Après la saisine du procureur de la République, le mardi 23 septembre 2025, suite à l’invalidation de sa candidature à l’élection présidentielle d’octobre 2025, M. Affi N’Guessan a été auditionné, ce jeudi 25 septembre 2025, par la police criminelle.
« J’ai porté plainte parce que je ne sais pas qui a été à la base des manipulations de mon dossier (de candidature), donc le parquet a commis la police criminelle de rechercher les auteurs et de s’assurer qu’effectivement il y a eu manipulation », a dit M. Affi à la presse.
« Que mes droits soient reconnus, à savoir que le dossier qui a servi de base (à la décision du Conseil constitutionnel), n’est pas le dossier originel déposé (par la Commission électorale indépendante) au Conseil constitutionnel », a-t-il déclaré.
Son objectif, à travers cette saisine, « est d’abord d’être pris en compte sur la liste électorale », considérant avoir « rempli toutes les conditions », qu’il s’agisse des conditions administratives comme celles relatives au parrainage, et donc ayant le droit de participer à cette élection.

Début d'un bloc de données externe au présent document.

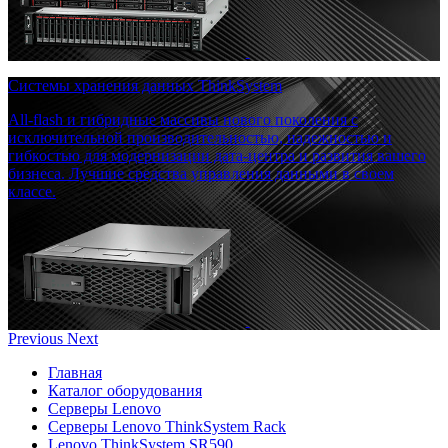
Системы хранения данных ThinkSystem
All-flash и гибридные массивы нового поколения с
исключительной производительностью, надежностью и
гибкостью для модернизации дата-центра и развития вашего
бизнеса. Лучшие средства управления данными в своем
классе.
Previous
Next
Главная
Каталог оборудования
Серверы Lenovo
Серверы Lenovo ThinkSystem Rack
Lenovo ThinkSystem SR590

M. Affi a soutient que le Conseil constitutionnel leur a « attribué » 46 546 parrainages, alors que, selon lui, sur la clé USB déposée à la CEI, le chiffre s’élève à 44 382 parrains dans 20 régions, soit 120,49 % du nombre nécessaire, évoquant ostensiblement un écart.
« Entre les deux institutions, il existe un différentiel de 2 164 parrainages. Ce n’est évidemment pas acceptable », a-t-il dit, estimant qu’il est « évident » que le dossier de parrainages analysé par le Conseil constitutionnel pour « révoquer » sa candidature n’est pas celui que le parti a déposé à la CEI.
« Nous n’acceptons pas avoir été exclus et ce que nous revendiquons, c’est que nous soyons reconduits dans nos droits pour pouvoir participer aux élections présidentielles » du 25 octobre 2025, a insisté l’ex-Premier ministre, Affi N’Guessan.
Il a, toutefois, assuré faire confiance à la justice ivoirienne et espère que les personnes qui doivent être interrogées, seront contactées.
Du reste, dit-il : « que la justice fasse la preuve de son indépendance et son impartialité afin que la vérité éclate ».